Two Weeks Notice (2002)

*½/****
starring Sandra Bullock, Hugh Grant, Mark Feuerstein, Dorian Missick
written and directed by Marc Lawrence

Twoweeksnoticeby Walter Chaw Nearly the same movie as last week’s Maid in Manhattan (only with more likeable stars and more believable chemistry between them), Sandra Bullock and Hugh Grant’s Two Weeks Notice (sic) is essentially just another opportunity for Bullock to play her wound-up, frumpy pratfall princess (recently hijacked by Nia Vardalos and her hard-to-stomach My Big Fat Greek Wedding), and for Grant to do his insufferable prat routine, both against the backdrop of the impossibly romantic golden Manhattan that is not to be confused with Spike Lee’s impossibly dour boilerplate Manhattan. Bullock is Lucy Kelson, Harvard-educated lawyer who has taken on the Birkenstock cause in her crusade against big business. Grant is George Wade, uneducated baron of big business who is so zealous to knock down historic landmarks that even his wrecking balls are emblazoned with Wade-Co’s giant “W.”
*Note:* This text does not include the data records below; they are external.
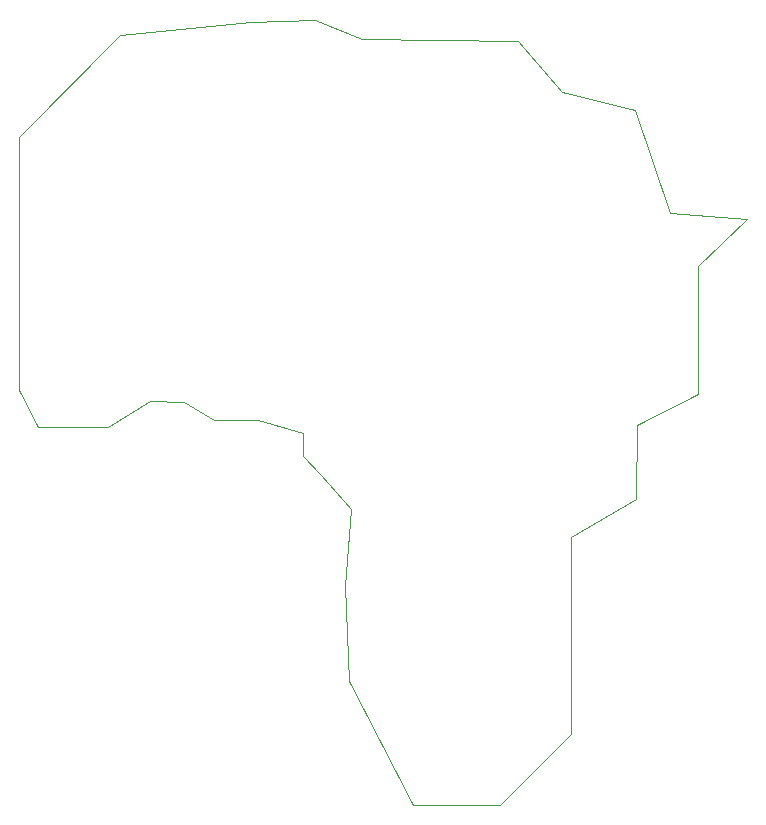
<source format=gbr>
%TF.GenerationSoftware,KiCad,Pcbnew,(6.0.0)*%
%TF.CreationDate,2022-03-10T16:25:04+01:00*%
%TF.ProjectId,ATtiny-hello,41547469-6e79-42d6-9865-6c6c6f2e6b69,rev?*%
%TF.SameCoordinates,Original*%
%TF.FileFunction,Profile,NP*%
%FSLAX46Y46*%
G04 Gerber Fmt 4.6, Leading zero omitted, Abs format (unit mm)*
G04 Created by KiCad (PCBNEW (6.0.0)) date 2022-03-10 16:25:04*
%MOMM*%
%LPD*%
G01*
G04 APERTURE LIST*
%TA.AperFunction,Profile*%
%ADD10C,0.100000*%
%TD*%
G04 APERTURE END LIST*
D10*
X21152237Y45052068D02*
X24952237Y43952068D01*
X28803600Y22952068D02*
X34276556Y12452068D01*
X26452237Y40335200D02*
X28952237Y37452068D01*
X14852237Y46552068D02*
X11929237Y46672068D01*
X53035200Y71272400D02*
X46888400Y72771000D01*
X25908000Y78867000D02*
X20396200Y78740000D01*
X24952237Y41952068D02*
X24952237Y43952068D01*
X47599600Y18440400D02*
X47599600Y35102800D01*
X53111400Y38303200D02*
X53162200Y44577000D01*
X53162200Y44577000D02*
X58394600Y47193200D01*
X43129200Y77139800D02*
X29921200Y77266800D01*
X11929237Y46672068D02*
X8449437Y44452068D01*
X17352237Y45052068D02*
X14852237Y46552068D01*
X8449437Y44452068D02*
X2455037Y44452068D01*
X28452237Y30952068D02*
X28803600Y22952068D01*
X47599600Y35102800D02*
X53111400Y38303200D01*
X9423400Y77597000D02*
X863600Y69011800D01*
X58394600Y47193200D02*
X58394600Y58064400D01*
X2455037Y44452068D02*
X889000Y47599600D01*
X20396200Y78740000D02*
X9423400Y77597000D01*
X28952237Y37452068D02*
X28452237Y30952068D01*
X62509400Y62052200D02*
X55956200Y62585600D01*
X863600Y69011800D02*
X889000Y47599600D01*
X17352237Y45052068D02*
X21152237Y45052068D01*
X41592219Y12452068D02*
X47599600Y18440400D01*
X55956200Y62585600D02*
X53035200Y71272400D01*
X46888400Y72771000D02*
X43129200Y77139800D01*
X58394600Y58064400D02*
X62509400Y62052200D01*
X34312256Y12452068D02*
X41592219Y12452068D01*
X29921200Y77266800D02*
X25908000Y78867000D01*
X24952237Y41952068D02*
X26452237Y40335200D01*
M02*

</source>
That Lucy will melt George’s heart of industry is a given; that said melting will occur during a late-in-film speech that salvages what promises to be a romantically tragic ending, also a given. That George will be let off the hook for decades of philandering and fecklessness is a matter of course, likewise that Lucy will happily become that which she detests, thus completing Bullock’s patented humiliation cycle. What surprises and dismays is the sloppiness of Two Weeks Notice, from the missing apostrophe in its title to boom-mike intrusions, crew members wandering into long tracking shots, distracting continuity errors involving changing nose rings (plus George making two consecutive chess moves against his sassy African-American chauffeur), and the extreme marginalization of minorities for cheap laughs. Also grating is the propensity for the picture to narrate events with popular music selections, i.e., “Taking Care of Business” scores a scene in which Bullock really needs to evacuate her bowels, and “Come Fly with Me” can be heard under a scene where our odd couple fly around in a helicopter. It’s moviemaking of and for the lowest common denominator.
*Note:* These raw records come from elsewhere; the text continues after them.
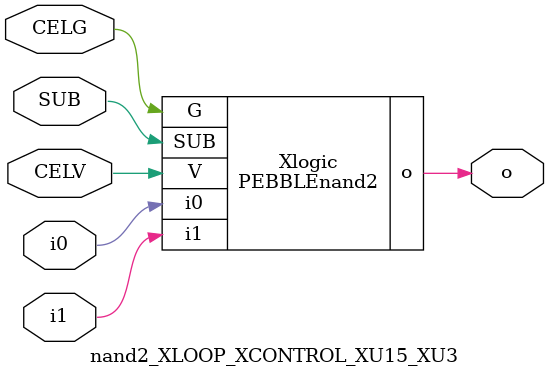
<source format=v>



module PEBBLEnand2 ( o, G, SUB, V, i0, i1 );

  input i0;
  input V;
  input i1;
  input G;
  output o;
  input SUB;
endmodule

//Celera Confidential Do Not Copy nand2_XLOOP_XCONTROL_XU15_XU3
//Celera Confidential Symbol Generator
//5V NAND2
module nand2_XLOOP_XCONTROL_XU15_XU3 (CELV,CELG,i0,i1,o,SUB);
input CELV;
input CELG;
input i0;
input i1;
input SUB;
output o;

//Celera Confidential Do Not Copy nand2
PEBBLEnand2 Xlogic(
.V (CELV),
.i0 (i0),
.i1 (i1),
.o (o),
.SUB (SUB),
.G (CELG)
);
//,diesize,PEBBLEnand2

//Celera Confidential Do Not Copy Module End
//Celera Schematic Generator
endmodule

</source>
More disturbing than its paternalistic racism and generally condescending mien, however, is the understanding that Bullock again attempts to squeeze her size-4 model body into the “everywoman” mold. Lucy’s quirk, above and beyond all the tedious liberal proselytizing that seems stock and trade now in misogynistic films that believe you won’t notice them as such, is that she engages in frightening binge-eating episodes entirely without consequence (that is, vomiting or exercise or weight gain). Other women in the film are either non-threatening objects for comic relief or the more damaging bimbo archetype of a scheming, dingy, promiscuous man-eater, the variety of which flooded Ms. Bullock’s disquieting Miss Congeniality (written by this picture’s writer-director, Marc Lawrence). How films like Two Weeks Notice (and Sweet Home Alabama, and Divine Secrets of the Ya-Ya Sisterhood, and so on) consistently fly under the radar with their traditional messages and non-threatening institutionalized empowerment is a question as confounding and frustrating as the question of why people continue to spend good time and money to see endlessly reproducible entertainment like this in the first place.

Grant and Bullock each are affable personalities and both contribute a scene or two that salvages the film in a superficial way. The sight of Bullock constantly falling down, stumbling, getting the ass of her skirt dirty, and spilling coffee on herself (she even does the telephone ear-piece gag recently immortalized by Vardalos) and, likewise, the sound of Grant dreamily spinning off Anglo-centric bon mots (“My life is very much like Monopoly, actually”), however, is first mildly amusing, then mildly narcotizing: rapture of the not very deep. Two Weeks Notice will find its audience of middle-class women infatuated with the Pretty Woman fantasy of Richie Rich finding the needle of gold in the dishevelled haystack. That it no doubt was in production concurrent with Maid in Manhattan–and that both films share an unsettling number of identical scenes (see also: You’ve Got Mail)–speaks volumes of the lack of imagination and care lavished on the traditional romantic comedy. In a year that has seen more than its share of gorgeous, sublime romantic films, the failure of Two Weeks Notice is glaring and embarrassing.